Are you running a Progress application with good performance results with the following configuration? Does anything jump out as a gotcha to watch out for? I would call this a simple VM configuration.
Vmware Esxi6
Standalone host with local store
Windows server 2012 R2
OpenEdge 11.5.1 64-bit server
OpenEdge 11.5.1 32-bit
No SAN
No NAS
You don't offer that much information so the only "gotcha" I see is that you are choosing to run Windows instead of Linux. Make sure to use a vmxnet3 NIC and not an E1000. 11.5.1 32 and 64 bit cannot both be installed on thee same box. [EDIT: THIS IS WRONG: That is only supported as of 11.6.]
Tell us more about the architecture and maybe we'll have more to say.
Paul
A little bit more description as to what are you plan on running there configuration wise and number of users/database size wise would be good. Since you mentioned 2 versions of OE, I am going to assume client server would be involved here, in this case make sure your NIC adapter is not E1000, but vmxnet3. Proper CPU and memory allocation goes without saying, but again not knowing what do you plan on running there, hard to say.
Also 'standalone host' - what's going to happen when this server 'catches fire'? What I am trying to ask - what is your HA/DR solution.
To answer your original question - I am aware of customers running the above config with a good performance
send more data !!!
From experience the only gotcha is having 32 ad 64 bit on the same machine. It works in theory but getting the admin server etc configured with different ports etc is a pain in the butt. You have to do it if you are planning on using the admin server for anything so that you have the correct admin server running the relevant processes.
I agree. It would be really nice if the install had a port offset option.
Thank you for input. My intent was to isolate the question to the specific item. We have customers with various deployment configurations of our application. We have a couple sites reporting sluggish response time after moving to a new server.

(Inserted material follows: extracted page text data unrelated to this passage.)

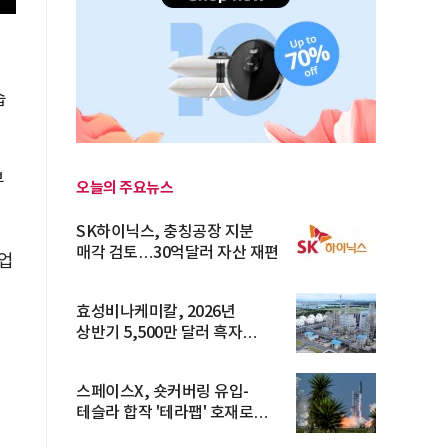
습
부
오늘의 주요뉴스
SK하이닉스, 충칭공장 지분
매각 검토…30억달러 자산 재편
영업
효성비나케미칼, 2026년
상반기 5,500만 달러 흑자
전환… 4대 체...
스페이스X, 숏커버링 유입-
테슬라 합작 '테라팹' 호재로
15.83% ...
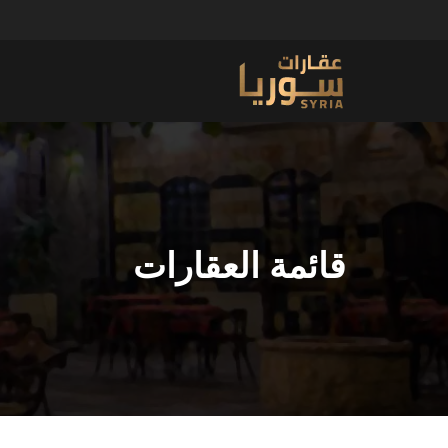
قائمة العقارات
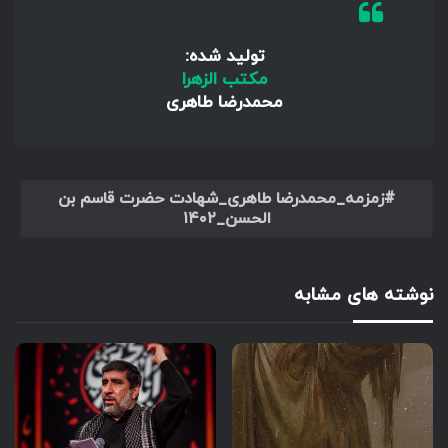
تولید شده:
مکتب الزهرا
محمدرضا طاهری
زمزمه_محمدرضا طاهری_شهادت حضرت قاسم بن
الحسن_۱۴۰۲
نوشته های مشابه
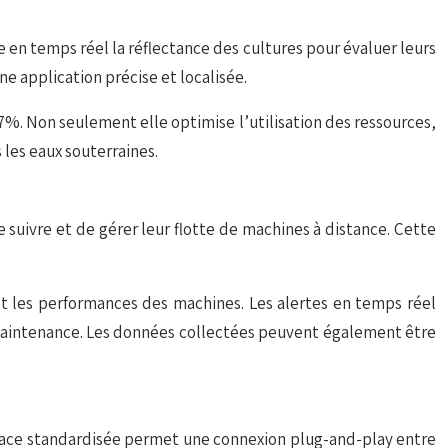
e en temps réel la réflectance des cultures pour évaluer leurs
e application précise et localisée.
%. Non seulement elle optimise l’utilisation des ressources,
 les eaux souterraines.
suivre et de gérer leur flotte de machines à distance. Cette
et les performances des machines. Les alertes en temps réel
e maintenance. Les données collectées peuvent également être
rface standardisée permet une connexion
plug-and-play
entre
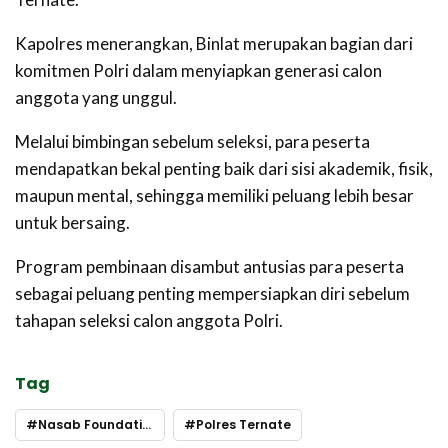
Kapolres menerangkan, Binlat merupakan bagian dari
komitmen Polri dalam menyiapkan generasi calon
anggota yang unggul.
Melalui bimbingan sebelum seleksi, para peserta
mendapatkan bekal penting baik dari sisi akademik, fisik,
maupun mental, sehingga memiliki peluang lebih besar
untuk bersaing.
Program pembinaan disambut antusias para peserta
sebagai peluang penting mempersiapkan diri sebelum
tahapan seleksi calon anggota Polri.
Tag
Nasab Foundation
Polres Ternate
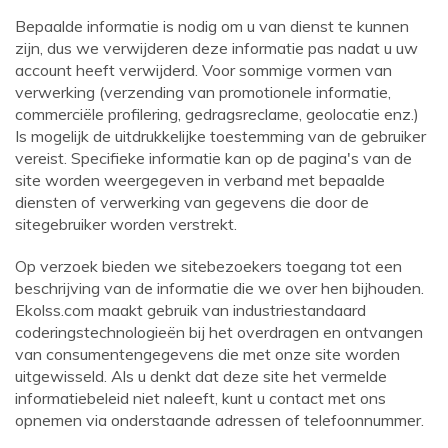
Bepaalde informatie is nodig om u van dienst te kunnen
zijn, dus we verwijderen deze informatie pas nadat u uw
account heeft verwijderd. Voor sommige vormen van
verwerking (verzending van promotionele informatie,
commerciële profilering, gedragsreclame, geolocatie enz.)
Is mogelijk de uitdrukkelijke toestemming van de gebruiker
vereist. Specifieke informatie kan op de pagina's van de
site worden weergegeven in verband met bepaalde
diensten of verwerking van gegevens die door de
sitegebruiker worden verstrekt.
Op verzoek bieden we sitebezoekers toegang tot een
beschrijving van de informatie die we over hen bijhouden.
Ekolss.com
maakt gebruik van industriestandaard
coderingstechnologieën bij het overdragen en ontvangen
van consumentengegevens die met onze site worden
uitgewisseld. Als u denkt dat deze site het vermelde
informatiebeleid niet naleeft, kunt u contact met ons
opnemen via onderstaande adressen of telefoonnummer.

Our staff could not think of any reason that a standalone VM host with local storage would be the cause. Yet we thought it would be good to ask of the community if there are others using the same setup with success.
At this point the primary symptom is slow through put with TCP/IP communication. At this time the network folks are reviewing the situation for unintended setup values.
The issue is that the application is slower after migrating to a new server. Many functions are reporting to be taking twice as long to complete as they did on the old server. Running the same application function in a session on the server connected to the DB via TCP/ip is fast compared to Run the same test on a client PC running Windows 10. We are going through the process of isolating the various changes that have come into play. Old and new servers are VM’s. Old server VM is on an old host hardware and Esxi5. The new VM is on a new host with Eszi6.
I have seen this a few times with an E1000 instead of a vmxnet3.
I am waiting for a reply on the E1000 instead of a vmxnet3 topic.
Thank you.
Thank you Libor and Paul !!!! In this case the switch from E1000 to vmxnet3 was the ticket. Much better.
Glad to be of help. Which reminds me Paul still owes me a bottle of my choosing :)
Just one Libor?
what will you choose?
In regard to the topic of "E1000 instead of a vmxnet3" with Vmware Esxi6; is there an equivalent issue with the VM is configured with Hyper-V ?
I don't know if I would call it an equivalent, also depends on the host OS. There is legacy network adapter and (dynamic/no-legacy) network adapter. The latter should be used at all times, although on some hosted OS it does require Integration services (formerly synthetic drivers) to be installed. You can check what adapter is in use under the VM settings in Hyper-V manager.